When you reproduce the entries below, keep each one exact and drop any pictures.

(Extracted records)
• • • •
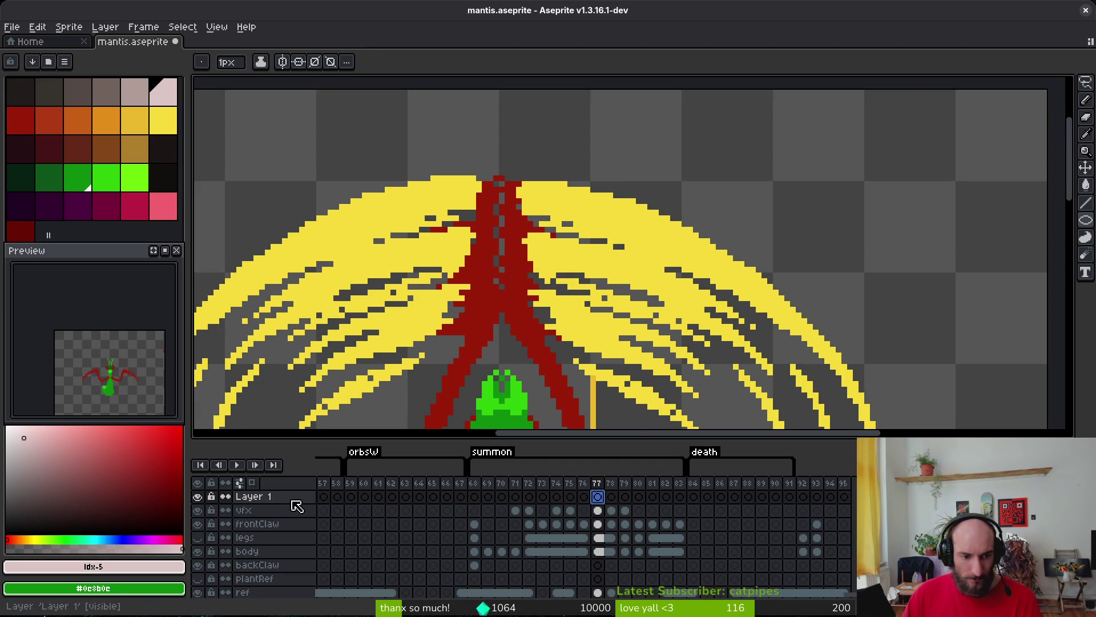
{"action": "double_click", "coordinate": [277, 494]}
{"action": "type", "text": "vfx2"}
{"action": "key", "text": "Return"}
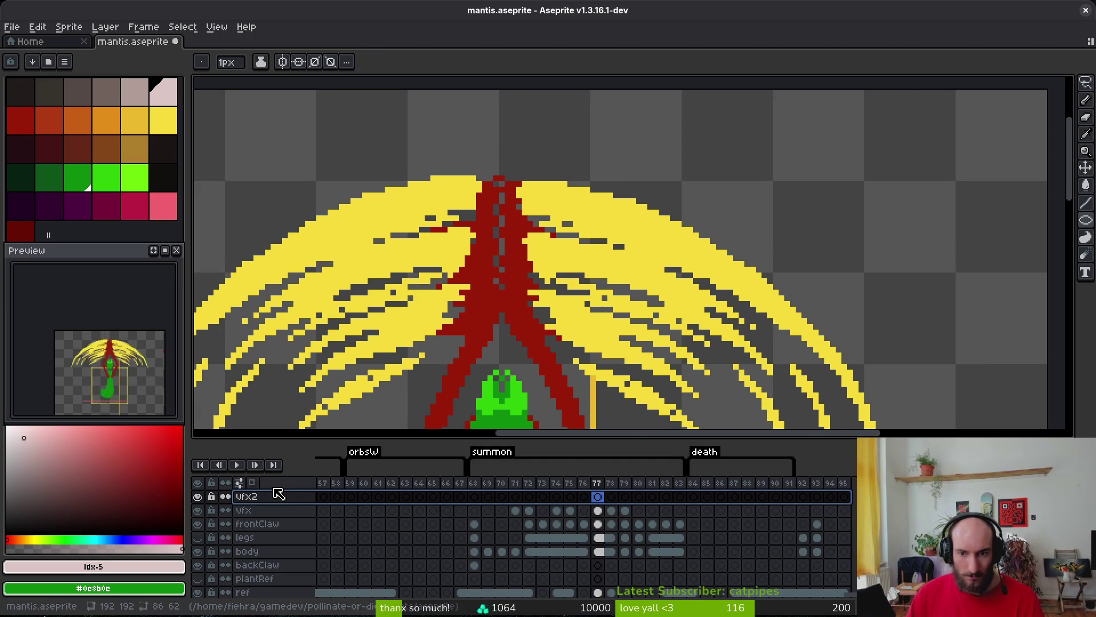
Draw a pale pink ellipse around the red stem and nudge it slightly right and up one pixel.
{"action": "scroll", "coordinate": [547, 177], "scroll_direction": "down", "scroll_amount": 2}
• • • •
#### [Answer to this task]
{"action": "double_click", "coordinate": [277, 494]}
{"action": "type", "text": "vfx2"}
{"action": "key", "text": "Return"}
Draw a pale pink ellipse around the red stem and nudge it slightly right and up one pixel.
{"action": "scroll", "coordinate": [547, 177], "scroll_direction": "down", "scroll_amount": 2}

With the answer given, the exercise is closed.